* WHAT YOU SHOULD DO
Below are records that contain pictures; transcribe the text exactly and omit the pictures.

◇ ◇ ◇ ◇ ◇ ◇ ◇

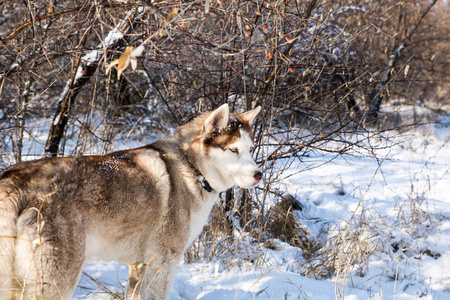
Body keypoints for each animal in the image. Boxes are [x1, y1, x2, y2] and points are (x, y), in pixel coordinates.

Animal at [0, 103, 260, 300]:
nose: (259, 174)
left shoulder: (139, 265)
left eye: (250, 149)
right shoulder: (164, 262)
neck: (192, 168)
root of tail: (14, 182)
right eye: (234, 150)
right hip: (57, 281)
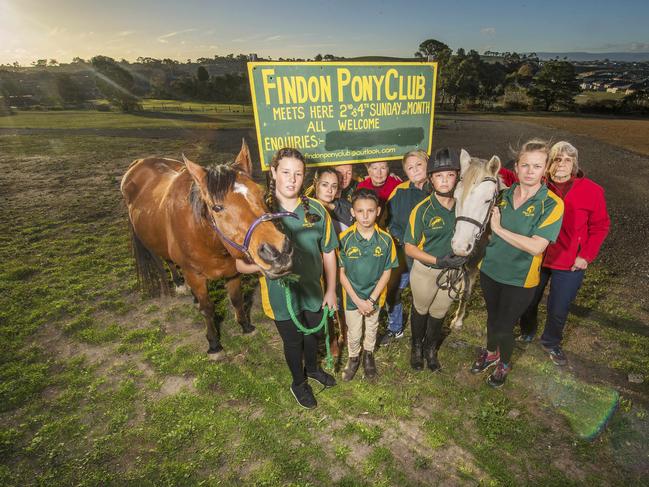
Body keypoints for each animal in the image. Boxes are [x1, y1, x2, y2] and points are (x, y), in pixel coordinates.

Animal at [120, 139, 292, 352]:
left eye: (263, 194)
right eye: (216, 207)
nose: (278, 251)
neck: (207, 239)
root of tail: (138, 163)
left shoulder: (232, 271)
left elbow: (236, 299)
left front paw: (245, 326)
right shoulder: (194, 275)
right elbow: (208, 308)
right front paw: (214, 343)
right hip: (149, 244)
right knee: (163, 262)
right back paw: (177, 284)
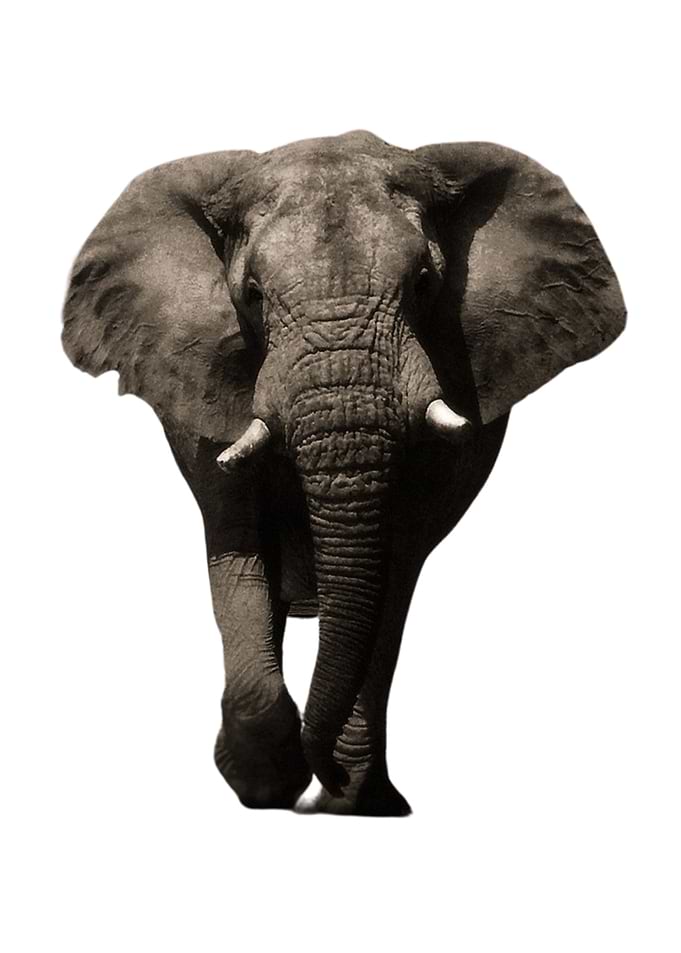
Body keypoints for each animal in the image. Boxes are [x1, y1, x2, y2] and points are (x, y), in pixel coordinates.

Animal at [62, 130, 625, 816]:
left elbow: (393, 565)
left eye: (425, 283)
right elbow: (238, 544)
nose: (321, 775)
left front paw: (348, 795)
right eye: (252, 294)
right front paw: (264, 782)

◇ ◇ ◇ ◇ ◇ ◇ ◇

* RESPONSE BOX
Body keypoints for each animal in the image. Boxes are [x1, y1, x2, y2] and points are (x, y), in pixel coordinates.

Animal at [0, 103, 260, 300]:
nose: (259, 174)
left shoulder: (139, 265)
left eye: (250, 149)
right shoulder: (164, 262)
neck: (192, 168)
root of tail: (14, 182)
right eye: (234, 150)
right hip: (57, 281)
Body keypoints for each animal in the image. Boxes are [x1, y1, x2, y2] and points are (x, y), in pixel coordinates.

Animal at [120, 139, 292, 352]:
left eye: (263, 194)
right eye: (216, 207)
nose: (278, 251)
neck: (207, 239)
root of tail: (138, 163)
left shoulder: (232, 271)
left elbow: (236, 299)
left front paw: (245, 326)
right shoulder: (194, 275)
right elbow: (208, 308)
right front paw: (214, 343)
right hip: (149, 244)
right knee: (163, 262)
right back paw: (177, 284)
Body keypoints for each animal in the image. Boxes are [x1, y1, x2, y2] and points are (x, y), in pixel coordinates.

Animal at [62, 130, 625, 816]:
left elbow: (393, 565)
left eye: (425, 283)
right elbow: (238, 544)
nose: (321, 775)
left front paw: (348, 795)
right eye: (252, 294)
right front paw: (264, 782)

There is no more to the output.